What is asked:
Render each of the lines below as an item in a numbered list, leaving out any blank lines.
--- Exercise input ---
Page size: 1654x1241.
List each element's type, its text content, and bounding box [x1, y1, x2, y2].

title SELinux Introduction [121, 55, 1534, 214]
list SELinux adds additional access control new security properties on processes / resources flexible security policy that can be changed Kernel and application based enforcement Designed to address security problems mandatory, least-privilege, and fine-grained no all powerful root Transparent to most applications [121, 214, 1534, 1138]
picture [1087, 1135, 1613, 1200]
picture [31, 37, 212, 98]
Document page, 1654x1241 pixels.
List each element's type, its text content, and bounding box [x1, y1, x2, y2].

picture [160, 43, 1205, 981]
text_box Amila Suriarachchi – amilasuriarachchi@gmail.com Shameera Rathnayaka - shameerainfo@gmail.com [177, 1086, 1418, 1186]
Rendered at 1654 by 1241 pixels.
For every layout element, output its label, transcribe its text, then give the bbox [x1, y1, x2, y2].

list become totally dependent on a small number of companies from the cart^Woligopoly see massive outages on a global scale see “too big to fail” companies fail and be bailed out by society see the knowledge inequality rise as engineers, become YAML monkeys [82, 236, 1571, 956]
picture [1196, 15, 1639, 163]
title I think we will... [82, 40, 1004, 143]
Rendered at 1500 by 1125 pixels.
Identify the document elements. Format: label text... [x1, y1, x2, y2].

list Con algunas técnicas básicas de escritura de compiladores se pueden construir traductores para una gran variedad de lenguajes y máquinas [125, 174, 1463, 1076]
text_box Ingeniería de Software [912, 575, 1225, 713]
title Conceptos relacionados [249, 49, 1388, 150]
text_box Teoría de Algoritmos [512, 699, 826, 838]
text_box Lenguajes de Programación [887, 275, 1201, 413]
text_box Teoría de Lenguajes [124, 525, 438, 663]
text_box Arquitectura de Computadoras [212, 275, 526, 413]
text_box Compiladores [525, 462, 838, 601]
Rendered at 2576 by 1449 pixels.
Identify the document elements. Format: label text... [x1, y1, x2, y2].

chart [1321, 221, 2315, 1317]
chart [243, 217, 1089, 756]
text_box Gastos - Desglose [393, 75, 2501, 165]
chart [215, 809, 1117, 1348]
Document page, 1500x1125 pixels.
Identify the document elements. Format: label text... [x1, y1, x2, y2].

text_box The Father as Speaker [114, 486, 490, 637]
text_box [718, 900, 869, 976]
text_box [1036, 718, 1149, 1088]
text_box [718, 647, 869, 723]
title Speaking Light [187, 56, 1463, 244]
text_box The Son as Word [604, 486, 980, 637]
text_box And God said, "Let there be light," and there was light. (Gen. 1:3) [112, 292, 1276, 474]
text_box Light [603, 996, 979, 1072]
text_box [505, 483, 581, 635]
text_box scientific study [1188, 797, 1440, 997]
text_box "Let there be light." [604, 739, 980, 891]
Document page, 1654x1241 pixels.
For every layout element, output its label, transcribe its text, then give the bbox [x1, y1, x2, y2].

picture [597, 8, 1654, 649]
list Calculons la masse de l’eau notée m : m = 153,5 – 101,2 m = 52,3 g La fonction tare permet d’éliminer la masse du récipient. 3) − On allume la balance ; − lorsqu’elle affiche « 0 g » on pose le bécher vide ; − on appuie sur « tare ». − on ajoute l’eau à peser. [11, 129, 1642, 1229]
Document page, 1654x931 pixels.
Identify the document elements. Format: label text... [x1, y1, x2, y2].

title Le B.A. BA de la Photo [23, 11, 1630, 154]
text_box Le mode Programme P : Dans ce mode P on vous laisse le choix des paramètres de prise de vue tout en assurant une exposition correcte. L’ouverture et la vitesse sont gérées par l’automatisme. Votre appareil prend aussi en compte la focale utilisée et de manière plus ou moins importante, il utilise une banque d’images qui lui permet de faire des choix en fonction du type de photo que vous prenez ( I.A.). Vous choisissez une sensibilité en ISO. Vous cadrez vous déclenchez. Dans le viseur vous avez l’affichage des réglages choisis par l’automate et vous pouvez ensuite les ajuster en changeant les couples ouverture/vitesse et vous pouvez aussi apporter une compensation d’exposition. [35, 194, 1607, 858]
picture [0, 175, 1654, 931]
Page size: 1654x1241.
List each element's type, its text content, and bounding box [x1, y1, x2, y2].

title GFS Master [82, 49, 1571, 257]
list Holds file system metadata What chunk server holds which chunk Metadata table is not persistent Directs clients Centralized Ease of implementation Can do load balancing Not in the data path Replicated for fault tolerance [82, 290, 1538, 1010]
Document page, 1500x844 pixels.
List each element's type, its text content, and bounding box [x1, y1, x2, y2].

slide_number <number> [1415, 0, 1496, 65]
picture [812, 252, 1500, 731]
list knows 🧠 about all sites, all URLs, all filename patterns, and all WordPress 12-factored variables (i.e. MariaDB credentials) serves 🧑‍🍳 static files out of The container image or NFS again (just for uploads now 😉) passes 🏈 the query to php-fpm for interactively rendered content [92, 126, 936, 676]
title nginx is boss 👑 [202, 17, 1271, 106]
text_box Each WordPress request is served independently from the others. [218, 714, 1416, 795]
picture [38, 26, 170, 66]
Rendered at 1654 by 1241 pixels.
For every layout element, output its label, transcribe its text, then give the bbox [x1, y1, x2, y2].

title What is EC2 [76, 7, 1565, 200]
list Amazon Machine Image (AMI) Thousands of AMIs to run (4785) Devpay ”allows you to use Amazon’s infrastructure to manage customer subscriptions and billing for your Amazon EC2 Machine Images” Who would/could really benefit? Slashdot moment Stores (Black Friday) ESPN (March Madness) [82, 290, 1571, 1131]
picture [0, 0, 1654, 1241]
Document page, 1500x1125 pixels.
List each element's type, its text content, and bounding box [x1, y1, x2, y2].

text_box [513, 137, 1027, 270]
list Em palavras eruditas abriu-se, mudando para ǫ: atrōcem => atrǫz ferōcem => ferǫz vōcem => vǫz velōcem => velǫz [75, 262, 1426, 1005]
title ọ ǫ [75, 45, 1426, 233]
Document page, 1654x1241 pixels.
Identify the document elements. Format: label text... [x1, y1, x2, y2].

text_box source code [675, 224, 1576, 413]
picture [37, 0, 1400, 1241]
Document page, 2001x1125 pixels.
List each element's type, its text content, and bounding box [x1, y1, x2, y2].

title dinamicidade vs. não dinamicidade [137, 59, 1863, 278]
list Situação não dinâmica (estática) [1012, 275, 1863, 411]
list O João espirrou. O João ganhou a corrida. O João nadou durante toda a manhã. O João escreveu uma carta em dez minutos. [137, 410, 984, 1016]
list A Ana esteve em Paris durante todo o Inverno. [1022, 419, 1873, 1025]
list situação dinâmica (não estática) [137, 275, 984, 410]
---
Task result:
1. Page size: 1654x1241.
2. List each element's type, its text content, and bounding box [x1, y1, x2, y2].
3. title SELinux Introduction [121, 55, 1534, 214]
4. list SELinux adds additional access control new security properties on processes / resources flexible security policy that can be changed Kernel and application based enforcement Designed to address security problems mandatory, least-privilege, and fine-grained no all powerful root Transparent to most applications [121, 214, 1534, 1138]
5. picture [1087, 1135, 1613, 1200]
6. picture [31, 37, 212, 98]
7. Document page, 1654x1241 pixels.
8. List each element's type, its text content, and bounding box [x1, y1, x2, y2].
9. picture [160, 43, 1205, 981]
10. text_box Amila Suriarachchi – amilasuriarachchi@gmail.com Shameera Rathnayaka - shameerainfo@gmail.com [177, 1086, 1418, 1186]
11. Rendered at 1654 by 1241 pixels.
12. For every layout element, output its label, transcribe its text, then give the bbox [x1, y1, x2, y2].
13. list become totally dependent on a small number of companies from the cart^Woligopoly see massive outages on a global scale see “too big to fail” companies fail and be bailed out by society see the knowledge inequality rise as engineers, become YAML monkeys [82, 236, 1571, 956]
14. picture [1196, 15, 1639, 163]
15. title I think we will... [82, 40, 1004, 143]
16. Rendered at 1500 by 1125 pixels.
17. Identify the document elements. Format: label text... [x1, y1, x2, y2].
18. list Con algunas técnicas básicas de escritura de compiladores se pueden construir traductores para una gran variedad de lenguajes y máquinas [125, 174, 1463, 1076]
19. text_box Ingeniería de Software [912, 575, 1225, 713]
20. title Conceptos relacionados [249, 49, 1388, 150]
21. text_box Teoría de Algoritmos [512, 699, 826, 838]
22. text_box Lenguajes de Programación [887, 275, 1201, 413]
23. text_box Teoría de Lenguajes [124, 525, 438, 663]
24. text_box Arquitectura de Computadoras [212, 275, 526, 413]
25. text_box Compiladores [525, 462, 838, 601]
26. Rendered at 2576 by 1449 pixels.
27. Identify the document elements. Format: label text... [x1, y1, x2, y2].
28. chart [1321, 221, 2315, 1317]
29. chart [243, 217, 1089, 756]
30. text_box Gastos - Desglose [393, 75, 2501, 165]
31. chart [215, 809, 1117, 1348]
32. Document page, 1500x1125 pixels.
33. Identify the document elements. Format: label text... [x1, y1, x2, y2].
34. text_box The Father as Speaker [114, 486, 490, 637]
35. text_box [718, 900, 869, 976]
36. text_box [1036, 718, 1149, 1088]
37. text_box [718, 647, 869, 723]
38. title Speaking Light [187, 56, 1463, 244]
39. text_box The Son as Word [604, 486, 980, 637]
40. text_box And God said, "Let there be light," and there was light. (Gen. 1:3) [112, 292, 1276, 474]
41. text_box Light [603, 996, 979, 1072]
42. text_box [505, 483, 581, 635]
43. text_box scientific study [1188, 797, 1440, 997]
44. text_box "Let there be light." [604, 739, 980, 891]
45. Document page, 1654x1241 pixels.
46. For every layout element, output its label, transcribe its text, then give the bbox [x1, y1, x2, y2].
47. picture [597, 8, 1654, 649]
48. list Calculons la masse de l’eau notée m : m = 153,5 – 101,2 m = 52,3 g La fonction tare permet d’éliminer la masse du récipient. 3) − On allume la balance ; − lorsqu’elle affiche « 0 g » on pose le bécher vide ; − on appuie sur « tare ». − on ajoute l’eau à peser. [11, 129, 1642, 1229]
49. Document page, 1654x931 pixels.
50. Identify the document elements. Format: label text... [x1, y1, x2, y2].
51. title Le B.A. BA de la Photo [23, 11, 1630, 154]
52. text_box Le mode Programme P : Dans ce mode P on vous laisse le choix des paramètres de prise de vue tout en assurant une exposition correcte. L’ouverture et la vitesse sont gérées par l’automatisme. Votre appareil prend aussi en compte la focale utilisée et de manière plus ou moins importante, il utilise une banque d’images qui lui permet de faire des choix en fonction du type de photo que vous prenez ( I.A.). Vous choisissez une sensibilité en ISO. Vous cadrez vous déclenchez. Dans le viseur vous avez l’affichage des réglages choisis par l’automate et vous pouvez ensuite les ajuster en changeant les couples ouverture/vitesse et vous pouvez aussi apporter une compensation d’exposition. [35, 194, 1607, 858]
53. picture [0, 175, 1654, 931]
54. Page size: 1654x1241.
55. List each element's type, its text content, and bounding box [x1, y1, x2, y2].
56. title GFS Master [82, 49, 1571, 257]
57. list Holds file system metadata What chunk server holds which chunk Metadata table is not persistent Directs clients Centralized Ease of implementation Can do load balancing Not in the data path Replicated for fault tolerance [82, 290, 1538, 1010]
58. Document page, 1500x844 pixels.
59. List each element's type, its text content, and bounding box [x1, y1, x2, y2].
60. slide_number <number> [1415, 0, 1496, 65]
61. picture [812, 252, 1500, 731]
62. list knows 🧠 about all sites, all URLs, all filename patterns, and all WordPress 12-factored variables (i.e. MariaDB credentials) serves 🧑‍🍳 static files out of The container image or NFS again (just for uploads now 😉) passes 🏈 the query to php-fpm for interactively rendered content [92, 126, 936, 676]
63. title nginx is boss 👑 [202, 17, 1271, 106]
64. text_box Each WordPress request is served independently from the others. [218, 714, 1416, 795]
65. picture [38, 26, 170, 66]
66. Rendered at 1654 by 1241 pixels.
67. For every layout element, output its label, transcribe its text, then give the bbox [x1, y1, x2, y2].
68. title What is EC2 [76, 7, 1565, 200]
69. list Amazon Machine Image (AMI) Thousands of AMIs to run (4785) Devpay ”allows you to use Amazon’s infrastructure to manage customer subscriptions and billing for your Amazon EC2 Machine Images” Who would/could really benefit? Slashdot moment Stores (Black Friday) ESPN (March Madness) [82, 290, 1571, 1131]
70. picture [0, 0, 1654, 1241]
71. Document page, 1500x1125 pixels.
72. List each element's type, its text content, and bounding box [x1, y1, x2, y2].
73. text_box [513, 137, 1027, 270]
74. list Em palavras eruditas abriu-se, mudando para ǫ: atrōcem => atrǫz ferōcem => ferǫz vōcem => vǫz velōcem => velǫz [75, 262, 1426, 1005]
75. title ọ ǫ [75, 45, 1426, 233]
76. Document page, 1654x1241 pixels.
77. Identify the document elements. Format: label text... [x1, y1, x2, y2].
78. text_box source code [675, 224, 1576, 413]
79. picture [37, 0, 1400, 1241]
80. Document page, 2001x1125 pixels.
81. List each element's type, its text content, and bounding box [x1, y1, x2, y2].
82. title dinamicidade vs. não dinamicidade [137, 59, 1863, 278]
83. list Situação não dinâmica (estática) [1012, 275, 1863, 411]
84. list O João espirrou. O João ganhou a corrida. O João nadou durante toda a manhã. O João escreveu uma carta em dez minutos. [137, 410, 984, 1016]
85. list A Ana esteve em Paris durante todo o Inverno. [1022, 419, 1873, 1025]
86. list situação dinâmica (não estática) [137, 275, 984, 410]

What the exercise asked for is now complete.